When you have gone through the records below, state only how many lines include the word "same".

(Data records)
-.-.-

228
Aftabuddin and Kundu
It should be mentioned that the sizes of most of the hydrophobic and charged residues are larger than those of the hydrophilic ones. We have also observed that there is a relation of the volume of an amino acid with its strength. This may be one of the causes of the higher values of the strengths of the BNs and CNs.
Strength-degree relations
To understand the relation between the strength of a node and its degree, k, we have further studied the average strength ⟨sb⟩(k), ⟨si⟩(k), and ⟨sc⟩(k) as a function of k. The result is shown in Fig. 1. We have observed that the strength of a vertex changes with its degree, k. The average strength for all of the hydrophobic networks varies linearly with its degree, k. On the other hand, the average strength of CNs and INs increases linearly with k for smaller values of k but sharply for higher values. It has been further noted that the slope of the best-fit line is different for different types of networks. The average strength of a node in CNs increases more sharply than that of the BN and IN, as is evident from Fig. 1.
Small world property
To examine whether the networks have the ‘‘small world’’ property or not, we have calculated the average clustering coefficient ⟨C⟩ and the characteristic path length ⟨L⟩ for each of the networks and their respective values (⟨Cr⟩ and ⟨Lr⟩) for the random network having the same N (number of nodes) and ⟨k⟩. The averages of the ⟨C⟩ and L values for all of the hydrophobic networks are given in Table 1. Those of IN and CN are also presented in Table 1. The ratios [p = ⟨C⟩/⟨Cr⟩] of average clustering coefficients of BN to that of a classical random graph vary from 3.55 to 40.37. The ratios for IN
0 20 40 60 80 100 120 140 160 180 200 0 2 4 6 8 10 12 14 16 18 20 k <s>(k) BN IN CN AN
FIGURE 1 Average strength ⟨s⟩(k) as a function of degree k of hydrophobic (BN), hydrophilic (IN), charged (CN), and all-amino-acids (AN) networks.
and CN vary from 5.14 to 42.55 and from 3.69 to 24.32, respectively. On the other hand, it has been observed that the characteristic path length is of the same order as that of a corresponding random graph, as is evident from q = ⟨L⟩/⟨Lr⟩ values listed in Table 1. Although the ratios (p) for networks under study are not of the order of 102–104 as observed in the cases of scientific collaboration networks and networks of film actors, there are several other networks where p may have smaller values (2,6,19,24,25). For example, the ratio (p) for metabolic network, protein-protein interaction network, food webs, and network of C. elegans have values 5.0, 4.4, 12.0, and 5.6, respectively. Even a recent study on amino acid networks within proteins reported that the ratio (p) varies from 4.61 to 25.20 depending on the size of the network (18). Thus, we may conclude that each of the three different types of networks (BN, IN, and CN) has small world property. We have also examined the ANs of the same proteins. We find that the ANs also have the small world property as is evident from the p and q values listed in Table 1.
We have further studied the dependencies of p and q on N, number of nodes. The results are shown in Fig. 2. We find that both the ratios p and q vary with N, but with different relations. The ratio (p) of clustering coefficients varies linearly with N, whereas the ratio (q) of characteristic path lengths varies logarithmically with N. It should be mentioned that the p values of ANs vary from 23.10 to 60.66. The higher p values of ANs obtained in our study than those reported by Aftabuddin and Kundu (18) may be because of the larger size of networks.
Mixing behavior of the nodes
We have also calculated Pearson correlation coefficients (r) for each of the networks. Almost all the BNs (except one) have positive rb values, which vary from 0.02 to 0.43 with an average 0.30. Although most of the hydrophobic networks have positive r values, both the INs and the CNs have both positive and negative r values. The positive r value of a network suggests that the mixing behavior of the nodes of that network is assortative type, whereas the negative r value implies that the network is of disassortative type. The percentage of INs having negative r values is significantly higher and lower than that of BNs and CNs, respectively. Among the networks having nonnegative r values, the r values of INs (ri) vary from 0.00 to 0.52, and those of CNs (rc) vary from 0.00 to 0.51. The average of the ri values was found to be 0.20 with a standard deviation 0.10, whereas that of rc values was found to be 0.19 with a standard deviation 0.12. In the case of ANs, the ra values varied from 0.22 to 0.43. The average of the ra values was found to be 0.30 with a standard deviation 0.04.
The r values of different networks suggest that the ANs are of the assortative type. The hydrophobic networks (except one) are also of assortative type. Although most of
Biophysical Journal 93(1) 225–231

-.-.-

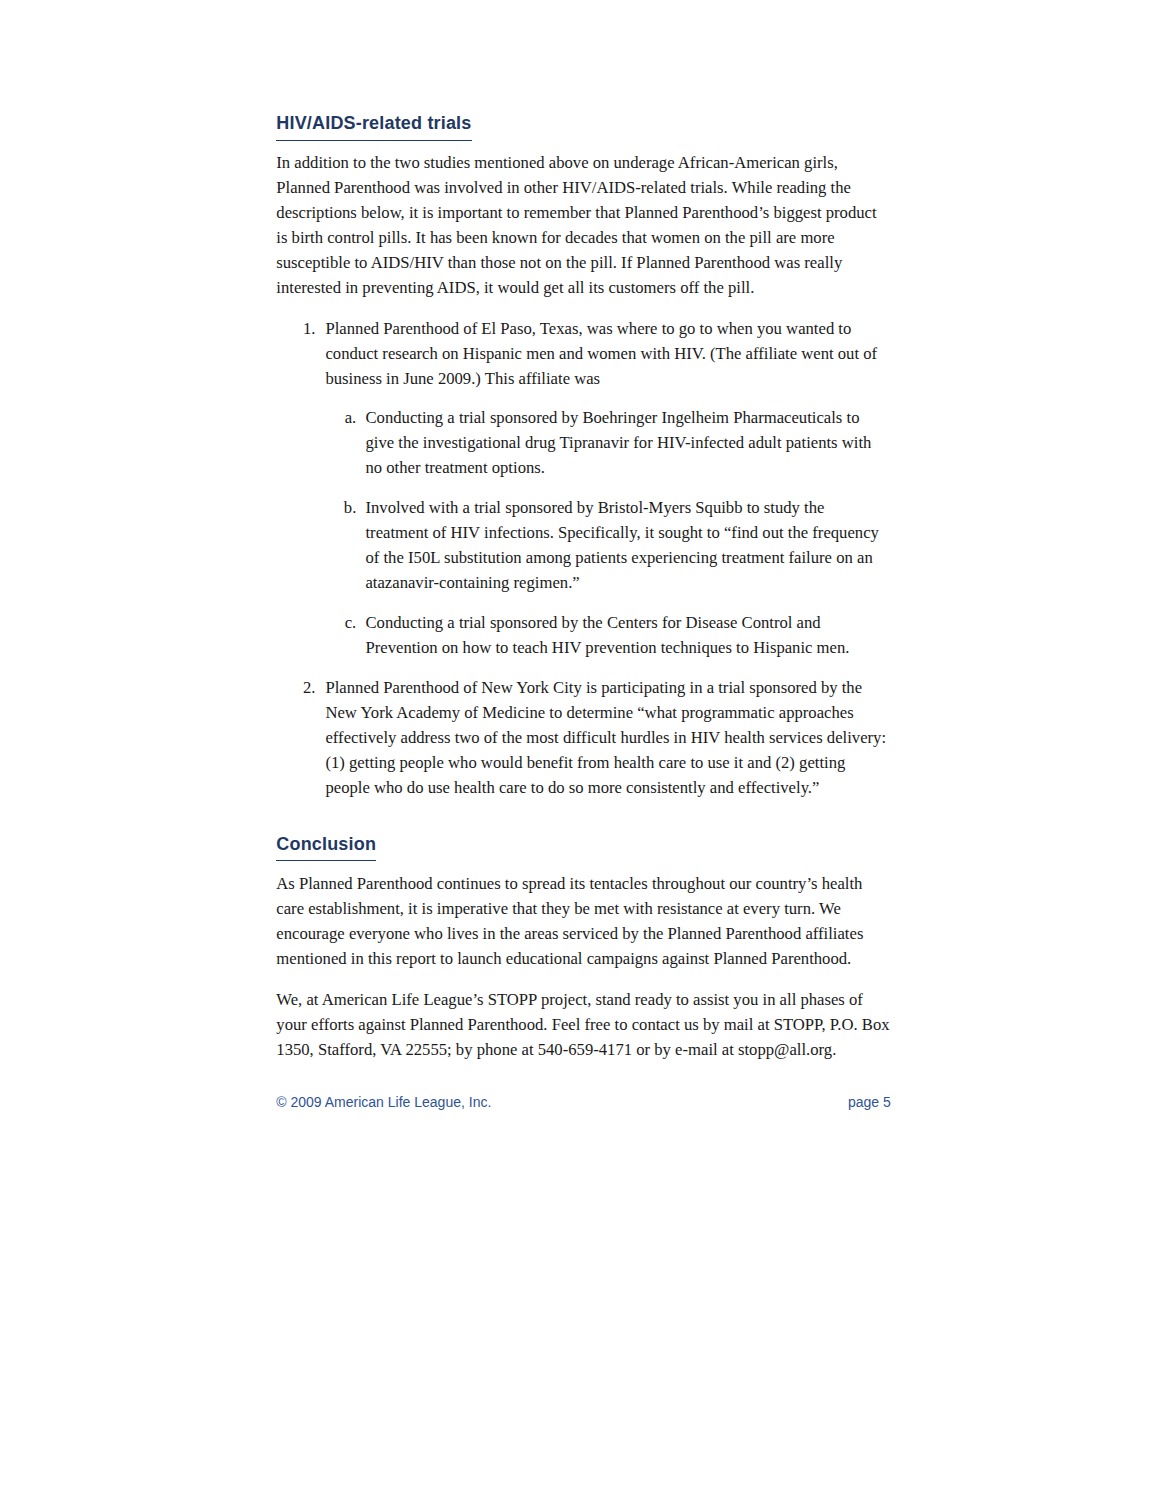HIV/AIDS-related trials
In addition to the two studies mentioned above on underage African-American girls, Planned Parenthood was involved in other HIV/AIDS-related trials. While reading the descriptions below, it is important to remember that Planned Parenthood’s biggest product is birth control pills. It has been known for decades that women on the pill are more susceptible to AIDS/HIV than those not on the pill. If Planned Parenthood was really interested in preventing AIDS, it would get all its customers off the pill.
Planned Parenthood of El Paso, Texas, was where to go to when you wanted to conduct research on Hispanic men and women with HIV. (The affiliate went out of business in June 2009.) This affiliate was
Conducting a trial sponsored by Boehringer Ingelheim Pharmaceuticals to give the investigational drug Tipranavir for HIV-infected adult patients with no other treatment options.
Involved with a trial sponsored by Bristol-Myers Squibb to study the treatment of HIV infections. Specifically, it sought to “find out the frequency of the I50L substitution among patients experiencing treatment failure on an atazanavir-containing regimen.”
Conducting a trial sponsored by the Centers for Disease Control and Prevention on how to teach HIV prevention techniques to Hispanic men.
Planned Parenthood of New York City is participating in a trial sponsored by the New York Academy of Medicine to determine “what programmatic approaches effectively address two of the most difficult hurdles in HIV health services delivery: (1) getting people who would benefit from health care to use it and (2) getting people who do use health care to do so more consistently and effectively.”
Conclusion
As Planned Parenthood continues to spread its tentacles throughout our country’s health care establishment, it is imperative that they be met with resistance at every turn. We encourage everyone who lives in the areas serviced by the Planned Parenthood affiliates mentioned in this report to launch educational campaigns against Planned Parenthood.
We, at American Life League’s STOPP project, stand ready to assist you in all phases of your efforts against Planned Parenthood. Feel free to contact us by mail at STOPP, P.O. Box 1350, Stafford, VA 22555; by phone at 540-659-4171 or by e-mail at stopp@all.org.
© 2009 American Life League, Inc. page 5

-.-.-

| Answer space |
2